Collatz予想のRubyによる実装と言い替え

LL Ringのキミならどう書く 2.0 ROUND 2鍋あり谷ありとか、Rubyによる回答が既に出ていたので昨日は別の言語で書いてしまったけど、ふと思い付いたのでやっぱりRubyで書いてみる。

そこでブロックですよ、ブロック。Rubyらしく、「非関数らしく」。

問題文の言い替えと、副作用の話

出題では、「ステップ数」という形で、つまり関数fに対する副作用のような形でgが定義されているから、そこを数学的に読みかえないといけない。それで、要は移した先が1になるまでの回数を数えればいいんでしょ、とやるのが「ふつう」だやな。

例えばこんな風になる。

Collatz予想

自然数n ≥ 1に対して次の数列ckを定義する。

  • c1 = n
  • ci+1 =
    • 1            if ci = 1
    • ci/2        if ci is even
    • 3ci + 1  if ci is odd

このとき、数列ckは必ず1に収束すると予想されている。

問題

あるnに対して、ck = 1となる最小のkg(n)とする。

1からnまでの自然数の中で、g(k)を最大とするような自然数kh(n)とする。

このとき、h(100)を求めよ。

こんな感じか。

Rubyによる「言い替えない」実装

でも、折角Rubyで、ALGOL系の記述ができるんだから、読みかえなくても副作用は副作用のままに書けてほしいよね。で、ブロックだ。イテレータをちょっと捻って見てみれば、関数値の計算過程で随時副作用を呼び起こすためのものと言ってもいいよね。

たぶん、オリジナルの問題文の言い回しに一番忠実な、素朴な実装はこんな感じになると思う。
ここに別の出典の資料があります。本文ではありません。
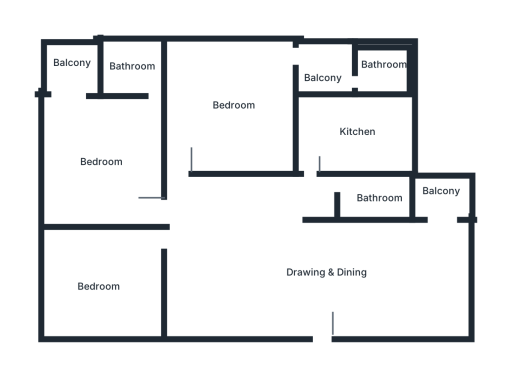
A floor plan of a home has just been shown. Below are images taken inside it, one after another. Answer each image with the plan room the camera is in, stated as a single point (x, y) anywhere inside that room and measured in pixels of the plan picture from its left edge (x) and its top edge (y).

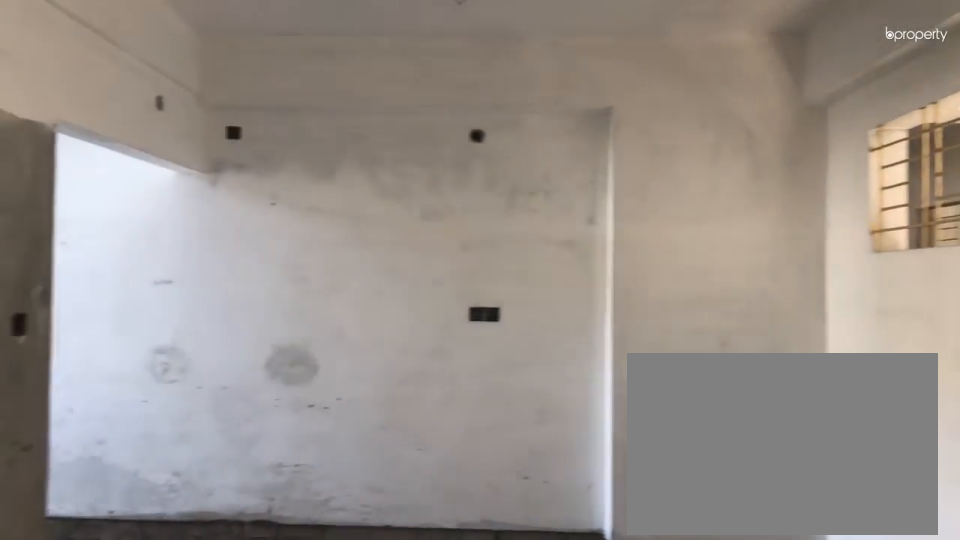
(432, 277)
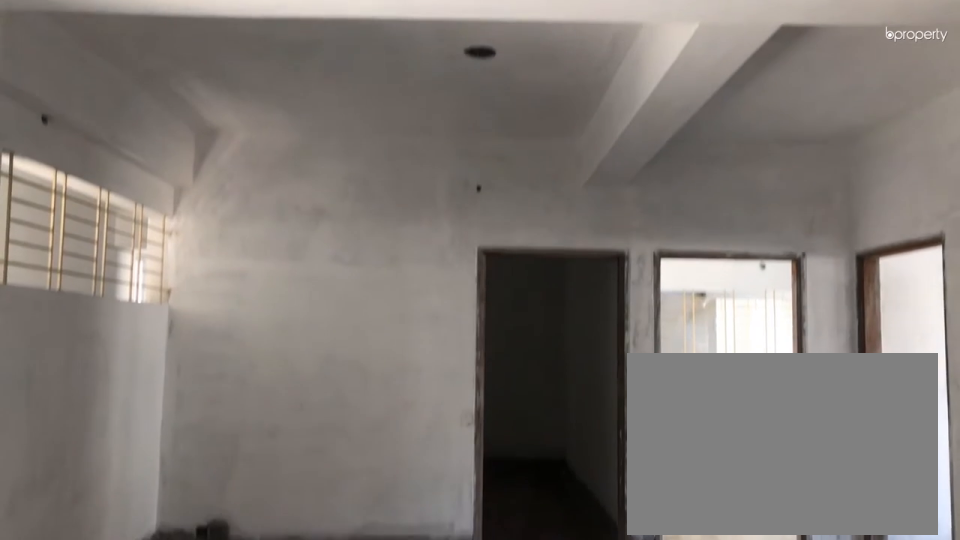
(281, 268)
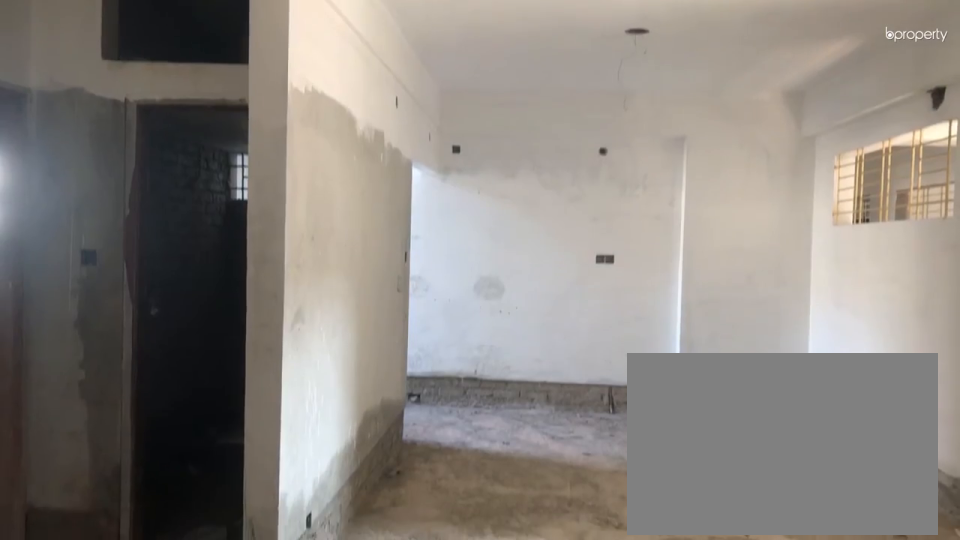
(281, 269)
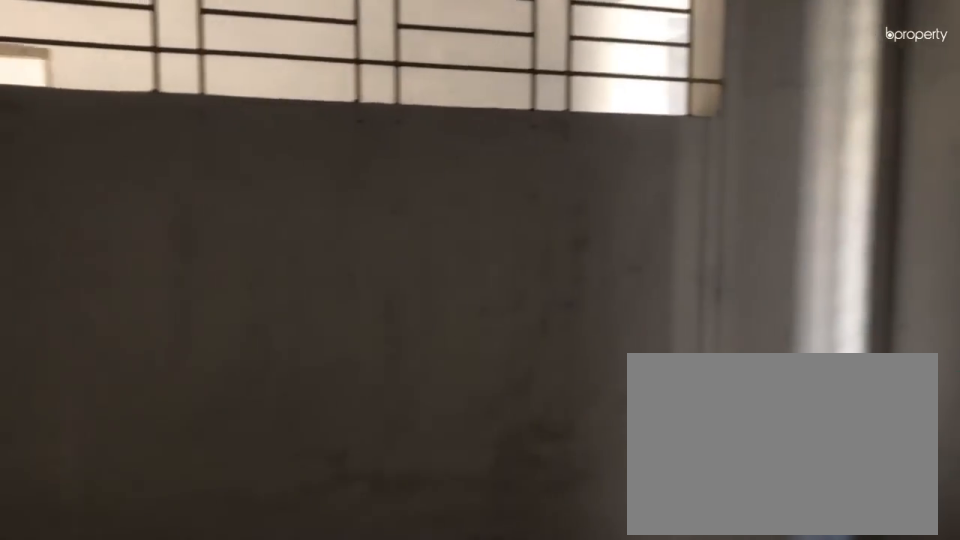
(104, 286)
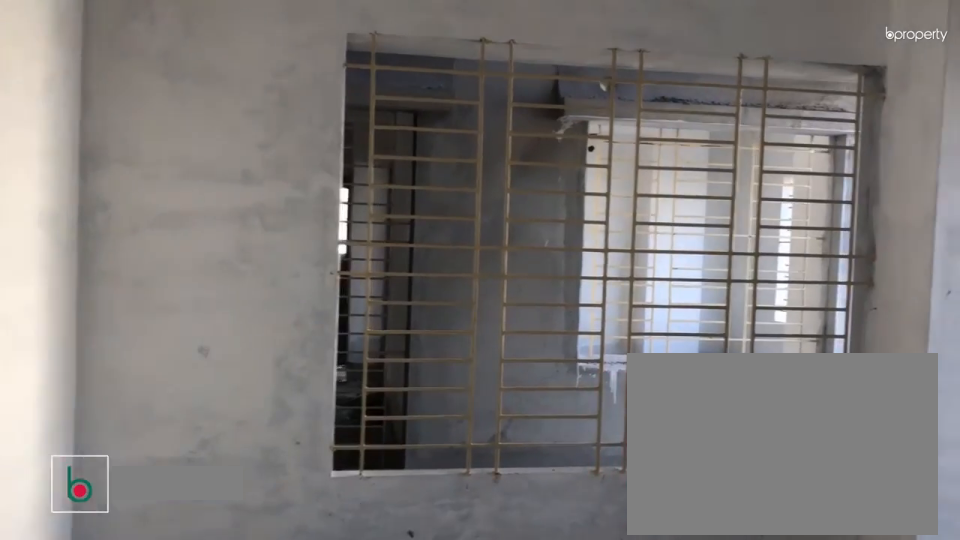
(101, 158)
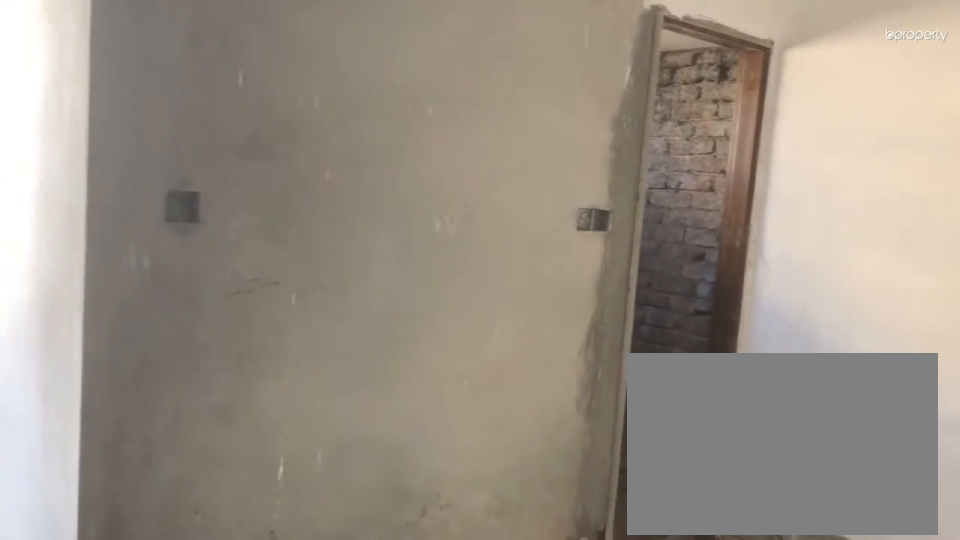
(101, 158)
これは純粋関数型言語だと書くの難しいんじゃない?*1 ここで書いた関数fは、今はブロック付きで読んでるけどブロックなしで呼べば本当に問題文どおりの計算をする副作用が無い関数になるっていうのもうれしいところ。

Pythonだとgeneratorでもう少し綺麗に書けるのかもわからないけれど、でもRubyらしさ(=ブロック)を活かすとこうなるんじゃない? Rubyにはブロックがあって、関数型計算ではどうせ関数型言語には叶わないから、せめて、ALGOL系らしく。

 def f(n,&proc)
   image =
     if n == 1
       1
     elsif n%2 == 0
       f(n/2, &proc)
     else
       f(3*n+1, &proc)
     end

   proc.call image if proc

   image
 end

 def g(n)
   step = 0
   f(n) do
     step += 1
   end

   step
 end

 def h(n)
   g_values = (1..n).map{|i| [i, g(i)]}

   # [BUG] Enumerable#sort is unstable
   # max_value = g_values.sort{|x,y| x[1] <=> y[1]}.last[0]

   g_values.max {|x, y|
     order = (x[1] <=> y[1])
     order = (y[0] <=> x[0]) if order.zero?
     order
   }
 end

 puts h(ARGV.shift.to_i)

数学的変換とか要求しない「普通の人のための言語、Ruby」。だから、Rubyistはブロックですよ、ブロック。

2006-07-13追記: Enumerable#sortが不安定ソートなのを忘れてた。g(18) = g(19) = 21なので、h(19)とか計算させるとどちらが返るか不定だった。御指摘感謝。


*1

関数型では難しかろうという挑戦にlethevertさんが「Concurrent Clean : L.L.Ring : Collatz予想の収束」で答えてくださった。流石、Concurrent Cleanの解はエレガント。そのエレガントさに飲まれて一瞬「やられた! 完敗」と思った。でも、今落ち着いて見てみたら「fで移して1になるところまでの回数を答えればいいんでしょ?」という「言い替えた」実装だ。

少なくとも私は純粋関数言語で「言い替えない」実装は書けないので、スーパーハカーの挑戦求む。